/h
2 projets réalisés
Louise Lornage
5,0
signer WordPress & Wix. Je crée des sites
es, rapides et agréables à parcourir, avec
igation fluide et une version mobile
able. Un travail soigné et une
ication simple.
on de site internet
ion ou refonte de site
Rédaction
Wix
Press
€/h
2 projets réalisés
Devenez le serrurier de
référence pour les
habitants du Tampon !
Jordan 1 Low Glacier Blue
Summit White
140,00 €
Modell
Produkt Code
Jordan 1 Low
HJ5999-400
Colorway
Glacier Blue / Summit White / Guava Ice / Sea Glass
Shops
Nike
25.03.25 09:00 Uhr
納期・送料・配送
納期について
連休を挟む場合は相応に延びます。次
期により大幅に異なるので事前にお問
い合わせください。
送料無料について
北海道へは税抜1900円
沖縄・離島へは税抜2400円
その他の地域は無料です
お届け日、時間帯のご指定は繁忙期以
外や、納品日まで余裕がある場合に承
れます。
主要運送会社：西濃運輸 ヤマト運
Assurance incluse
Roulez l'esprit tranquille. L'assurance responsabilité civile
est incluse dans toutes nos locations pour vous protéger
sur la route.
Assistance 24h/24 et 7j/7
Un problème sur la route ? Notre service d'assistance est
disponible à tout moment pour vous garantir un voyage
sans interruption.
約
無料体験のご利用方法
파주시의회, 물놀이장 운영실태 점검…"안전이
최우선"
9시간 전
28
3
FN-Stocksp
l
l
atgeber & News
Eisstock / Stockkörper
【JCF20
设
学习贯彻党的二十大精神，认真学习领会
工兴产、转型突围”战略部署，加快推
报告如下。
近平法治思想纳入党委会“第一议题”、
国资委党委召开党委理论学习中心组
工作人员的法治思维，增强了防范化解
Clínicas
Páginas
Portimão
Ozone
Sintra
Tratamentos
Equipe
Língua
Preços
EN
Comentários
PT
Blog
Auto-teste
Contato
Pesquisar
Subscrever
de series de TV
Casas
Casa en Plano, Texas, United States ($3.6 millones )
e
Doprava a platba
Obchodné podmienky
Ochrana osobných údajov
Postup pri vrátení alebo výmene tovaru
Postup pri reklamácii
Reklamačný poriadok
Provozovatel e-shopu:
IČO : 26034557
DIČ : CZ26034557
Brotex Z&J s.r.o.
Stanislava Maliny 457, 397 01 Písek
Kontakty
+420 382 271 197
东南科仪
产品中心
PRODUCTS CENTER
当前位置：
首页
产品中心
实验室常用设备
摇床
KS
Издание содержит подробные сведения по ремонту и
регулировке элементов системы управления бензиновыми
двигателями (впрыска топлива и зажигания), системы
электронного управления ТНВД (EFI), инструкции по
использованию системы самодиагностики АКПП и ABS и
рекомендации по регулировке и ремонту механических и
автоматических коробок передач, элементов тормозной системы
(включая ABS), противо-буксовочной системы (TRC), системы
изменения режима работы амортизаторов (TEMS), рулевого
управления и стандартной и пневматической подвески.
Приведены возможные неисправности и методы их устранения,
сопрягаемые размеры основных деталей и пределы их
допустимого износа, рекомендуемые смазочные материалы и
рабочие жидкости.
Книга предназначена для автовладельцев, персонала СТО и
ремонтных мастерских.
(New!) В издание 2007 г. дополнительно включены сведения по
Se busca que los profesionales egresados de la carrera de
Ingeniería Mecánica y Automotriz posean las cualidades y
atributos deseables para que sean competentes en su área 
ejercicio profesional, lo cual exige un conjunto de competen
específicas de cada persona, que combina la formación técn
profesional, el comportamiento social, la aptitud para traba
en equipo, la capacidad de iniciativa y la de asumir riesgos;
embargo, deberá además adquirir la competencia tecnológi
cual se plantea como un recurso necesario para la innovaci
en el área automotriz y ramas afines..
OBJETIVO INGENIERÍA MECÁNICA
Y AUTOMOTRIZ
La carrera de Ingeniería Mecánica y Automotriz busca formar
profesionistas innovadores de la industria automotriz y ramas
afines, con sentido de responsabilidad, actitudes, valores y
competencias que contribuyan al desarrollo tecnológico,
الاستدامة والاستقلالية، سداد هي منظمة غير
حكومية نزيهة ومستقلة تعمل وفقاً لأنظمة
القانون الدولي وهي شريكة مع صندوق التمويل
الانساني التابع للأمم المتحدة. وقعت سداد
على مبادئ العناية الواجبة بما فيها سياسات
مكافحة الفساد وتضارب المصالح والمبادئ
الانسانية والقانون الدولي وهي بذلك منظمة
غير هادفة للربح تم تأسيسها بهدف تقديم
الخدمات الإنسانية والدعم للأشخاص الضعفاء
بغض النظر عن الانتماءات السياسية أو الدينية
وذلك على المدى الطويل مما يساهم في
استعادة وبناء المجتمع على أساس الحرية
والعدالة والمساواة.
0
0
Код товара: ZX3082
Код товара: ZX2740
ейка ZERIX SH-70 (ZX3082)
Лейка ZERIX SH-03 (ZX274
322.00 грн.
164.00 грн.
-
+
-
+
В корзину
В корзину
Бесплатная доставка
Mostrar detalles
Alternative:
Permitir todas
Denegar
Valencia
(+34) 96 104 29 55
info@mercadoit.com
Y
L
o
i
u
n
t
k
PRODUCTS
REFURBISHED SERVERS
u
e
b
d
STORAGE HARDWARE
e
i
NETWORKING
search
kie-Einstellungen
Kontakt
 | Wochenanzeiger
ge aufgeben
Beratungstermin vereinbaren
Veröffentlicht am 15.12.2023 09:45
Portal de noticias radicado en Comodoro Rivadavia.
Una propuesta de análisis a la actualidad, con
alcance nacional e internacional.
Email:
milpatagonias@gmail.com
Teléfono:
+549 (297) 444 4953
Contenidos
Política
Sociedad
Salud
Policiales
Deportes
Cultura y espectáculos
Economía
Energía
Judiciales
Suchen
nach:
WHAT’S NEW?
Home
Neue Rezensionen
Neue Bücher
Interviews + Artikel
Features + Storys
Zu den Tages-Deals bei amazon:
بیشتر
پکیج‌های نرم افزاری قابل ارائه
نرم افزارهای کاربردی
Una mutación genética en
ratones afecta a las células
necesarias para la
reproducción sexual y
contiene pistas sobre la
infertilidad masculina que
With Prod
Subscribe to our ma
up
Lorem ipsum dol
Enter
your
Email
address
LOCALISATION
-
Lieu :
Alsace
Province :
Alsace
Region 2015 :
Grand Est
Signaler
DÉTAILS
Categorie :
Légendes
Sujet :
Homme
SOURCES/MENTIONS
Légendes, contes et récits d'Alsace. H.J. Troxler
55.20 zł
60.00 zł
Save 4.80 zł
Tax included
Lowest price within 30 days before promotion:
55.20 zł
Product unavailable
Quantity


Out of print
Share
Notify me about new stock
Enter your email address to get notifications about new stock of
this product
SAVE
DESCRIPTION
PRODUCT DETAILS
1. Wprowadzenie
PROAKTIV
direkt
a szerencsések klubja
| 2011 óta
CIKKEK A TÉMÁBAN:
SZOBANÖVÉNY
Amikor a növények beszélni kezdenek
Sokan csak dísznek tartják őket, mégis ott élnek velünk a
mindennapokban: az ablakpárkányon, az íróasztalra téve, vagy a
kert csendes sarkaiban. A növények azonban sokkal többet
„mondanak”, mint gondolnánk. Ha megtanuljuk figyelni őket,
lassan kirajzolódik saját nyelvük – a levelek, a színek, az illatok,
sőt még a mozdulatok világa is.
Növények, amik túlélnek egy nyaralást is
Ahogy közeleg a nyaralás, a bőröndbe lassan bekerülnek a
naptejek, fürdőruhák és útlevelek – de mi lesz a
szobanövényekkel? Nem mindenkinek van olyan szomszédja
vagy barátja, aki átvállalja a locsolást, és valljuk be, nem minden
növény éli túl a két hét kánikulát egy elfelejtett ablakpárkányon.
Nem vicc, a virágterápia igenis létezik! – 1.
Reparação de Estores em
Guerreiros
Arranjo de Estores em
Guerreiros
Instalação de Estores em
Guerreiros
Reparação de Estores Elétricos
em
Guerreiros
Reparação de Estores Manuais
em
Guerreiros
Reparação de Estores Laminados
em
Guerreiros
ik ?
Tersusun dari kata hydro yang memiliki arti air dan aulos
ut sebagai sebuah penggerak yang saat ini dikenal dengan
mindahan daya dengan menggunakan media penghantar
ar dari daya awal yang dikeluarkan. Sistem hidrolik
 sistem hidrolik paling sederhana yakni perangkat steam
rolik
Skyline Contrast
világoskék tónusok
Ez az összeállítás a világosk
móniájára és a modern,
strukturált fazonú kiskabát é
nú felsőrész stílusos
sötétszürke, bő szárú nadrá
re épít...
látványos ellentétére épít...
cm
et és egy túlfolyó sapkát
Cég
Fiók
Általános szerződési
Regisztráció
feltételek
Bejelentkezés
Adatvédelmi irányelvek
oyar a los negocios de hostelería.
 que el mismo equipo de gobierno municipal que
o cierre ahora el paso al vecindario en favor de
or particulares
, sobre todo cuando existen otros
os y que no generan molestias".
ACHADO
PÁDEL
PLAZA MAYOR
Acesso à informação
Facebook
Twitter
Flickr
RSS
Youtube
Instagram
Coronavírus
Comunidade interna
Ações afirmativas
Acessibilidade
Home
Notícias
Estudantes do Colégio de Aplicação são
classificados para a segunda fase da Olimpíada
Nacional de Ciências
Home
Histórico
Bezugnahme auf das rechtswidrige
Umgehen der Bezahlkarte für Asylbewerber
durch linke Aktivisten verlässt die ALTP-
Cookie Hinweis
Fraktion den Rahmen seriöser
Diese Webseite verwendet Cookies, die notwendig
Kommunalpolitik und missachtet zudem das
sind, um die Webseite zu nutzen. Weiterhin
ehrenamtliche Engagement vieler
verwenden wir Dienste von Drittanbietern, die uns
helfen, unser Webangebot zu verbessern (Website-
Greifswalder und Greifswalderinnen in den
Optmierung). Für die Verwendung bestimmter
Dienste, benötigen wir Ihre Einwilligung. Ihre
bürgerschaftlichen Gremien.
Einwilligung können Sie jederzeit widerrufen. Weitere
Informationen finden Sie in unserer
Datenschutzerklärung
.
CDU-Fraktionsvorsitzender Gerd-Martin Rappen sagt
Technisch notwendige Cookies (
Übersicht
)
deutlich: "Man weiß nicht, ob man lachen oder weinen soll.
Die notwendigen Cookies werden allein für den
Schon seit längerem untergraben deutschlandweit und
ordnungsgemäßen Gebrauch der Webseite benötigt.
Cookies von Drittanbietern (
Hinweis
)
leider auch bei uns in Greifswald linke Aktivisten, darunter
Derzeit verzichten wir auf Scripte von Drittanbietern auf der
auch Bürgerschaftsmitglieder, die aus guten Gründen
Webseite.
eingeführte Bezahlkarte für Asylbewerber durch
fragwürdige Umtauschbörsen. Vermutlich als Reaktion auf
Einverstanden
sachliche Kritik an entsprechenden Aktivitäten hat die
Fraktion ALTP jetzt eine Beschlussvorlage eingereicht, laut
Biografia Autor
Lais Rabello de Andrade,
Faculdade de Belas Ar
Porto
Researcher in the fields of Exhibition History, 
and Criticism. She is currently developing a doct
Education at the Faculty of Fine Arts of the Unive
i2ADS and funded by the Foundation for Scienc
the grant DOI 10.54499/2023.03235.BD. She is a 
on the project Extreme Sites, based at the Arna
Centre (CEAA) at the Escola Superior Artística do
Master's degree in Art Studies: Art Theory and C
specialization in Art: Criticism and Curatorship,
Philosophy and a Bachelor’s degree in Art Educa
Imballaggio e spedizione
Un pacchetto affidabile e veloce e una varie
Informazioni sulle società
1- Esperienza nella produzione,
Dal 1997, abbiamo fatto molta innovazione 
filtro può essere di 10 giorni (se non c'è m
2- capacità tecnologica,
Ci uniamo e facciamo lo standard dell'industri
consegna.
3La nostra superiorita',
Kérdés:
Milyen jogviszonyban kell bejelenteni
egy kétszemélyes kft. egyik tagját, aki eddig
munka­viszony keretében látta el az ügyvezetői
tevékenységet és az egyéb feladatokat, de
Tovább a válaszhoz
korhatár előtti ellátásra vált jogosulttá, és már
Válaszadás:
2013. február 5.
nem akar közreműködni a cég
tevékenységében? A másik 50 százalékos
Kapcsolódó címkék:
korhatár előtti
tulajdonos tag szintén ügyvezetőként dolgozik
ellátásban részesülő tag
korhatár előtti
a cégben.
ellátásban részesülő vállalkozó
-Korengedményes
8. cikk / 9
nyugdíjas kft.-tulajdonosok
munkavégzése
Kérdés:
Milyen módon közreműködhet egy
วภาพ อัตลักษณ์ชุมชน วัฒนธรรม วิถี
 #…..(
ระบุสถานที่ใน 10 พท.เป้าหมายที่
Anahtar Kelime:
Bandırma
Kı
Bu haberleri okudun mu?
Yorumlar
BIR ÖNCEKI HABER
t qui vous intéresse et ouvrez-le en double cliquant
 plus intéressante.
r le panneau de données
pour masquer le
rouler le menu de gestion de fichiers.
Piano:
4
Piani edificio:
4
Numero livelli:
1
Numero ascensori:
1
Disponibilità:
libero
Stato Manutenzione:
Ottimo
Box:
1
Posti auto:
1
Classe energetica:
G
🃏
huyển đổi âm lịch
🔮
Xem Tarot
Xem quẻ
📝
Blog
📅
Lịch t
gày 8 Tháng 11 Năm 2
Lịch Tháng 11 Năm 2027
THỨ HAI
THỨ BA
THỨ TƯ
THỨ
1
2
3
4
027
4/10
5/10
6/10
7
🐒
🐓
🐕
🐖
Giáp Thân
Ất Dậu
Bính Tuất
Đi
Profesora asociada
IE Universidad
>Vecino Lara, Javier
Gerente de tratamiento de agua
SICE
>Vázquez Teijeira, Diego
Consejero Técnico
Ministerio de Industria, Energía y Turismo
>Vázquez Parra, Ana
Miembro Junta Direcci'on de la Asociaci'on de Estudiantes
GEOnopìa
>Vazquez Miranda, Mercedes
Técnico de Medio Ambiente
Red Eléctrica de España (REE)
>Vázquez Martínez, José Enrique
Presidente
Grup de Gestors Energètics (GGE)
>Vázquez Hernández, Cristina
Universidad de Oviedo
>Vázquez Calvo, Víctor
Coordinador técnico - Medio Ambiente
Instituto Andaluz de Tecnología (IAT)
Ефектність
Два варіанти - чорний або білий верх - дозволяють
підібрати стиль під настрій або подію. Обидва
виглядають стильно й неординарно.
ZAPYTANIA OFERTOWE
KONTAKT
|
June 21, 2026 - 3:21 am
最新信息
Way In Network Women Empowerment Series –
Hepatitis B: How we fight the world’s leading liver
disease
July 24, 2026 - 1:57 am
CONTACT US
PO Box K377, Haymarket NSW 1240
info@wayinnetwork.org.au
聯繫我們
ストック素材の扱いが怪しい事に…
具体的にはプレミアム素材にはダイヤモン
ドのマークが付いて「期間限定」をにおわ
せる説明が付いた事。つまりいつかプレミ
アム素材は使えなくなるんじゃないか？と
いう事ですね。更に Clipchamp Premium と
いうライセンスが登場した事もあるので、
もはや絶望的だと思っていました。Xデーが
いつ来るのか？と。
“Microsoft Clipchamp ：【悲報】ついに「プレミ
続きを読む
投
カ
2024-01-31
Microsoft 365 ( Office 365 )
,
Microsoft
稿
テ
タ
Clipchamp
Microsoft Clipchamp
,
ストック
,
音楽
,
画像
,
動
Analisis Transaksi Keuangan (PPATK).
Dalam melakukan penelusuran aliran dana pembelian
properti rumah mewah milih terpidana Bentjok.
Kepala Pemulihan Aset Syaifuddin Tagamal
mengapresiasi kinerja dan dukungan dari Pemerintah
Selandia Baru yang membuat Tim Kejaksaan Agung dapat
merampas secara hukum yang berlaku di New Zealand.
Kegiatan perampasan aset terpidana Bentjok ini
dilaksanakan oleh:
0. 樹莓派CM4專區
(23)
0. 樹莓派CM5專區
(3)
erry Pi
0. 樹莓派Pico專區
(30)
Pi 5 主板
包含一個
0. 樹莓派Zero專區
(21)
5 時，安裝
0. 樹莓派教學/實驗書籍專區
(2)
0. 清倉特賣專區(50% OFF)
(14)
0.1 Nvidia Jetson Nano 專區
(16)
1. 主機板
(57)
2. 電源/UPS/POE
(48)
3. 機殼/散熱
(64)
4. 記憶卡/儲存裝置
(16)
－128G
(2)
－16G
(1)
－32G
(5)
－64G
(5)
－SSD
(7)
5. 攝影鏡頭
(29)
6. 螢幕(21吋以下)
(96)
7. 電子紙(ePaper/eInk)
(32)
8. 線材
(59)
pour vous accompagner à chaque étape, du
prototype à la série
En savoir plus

▶ Assigned task
What lines in the data above contain the word "őket"? Show them all.

▶ Answer to the exercise
Sokan csak dísznek tartják őket, mégis ott élnek velünk a
„mondanak”, mint gondolnánk. Ha megtanuljuk figyelni őket,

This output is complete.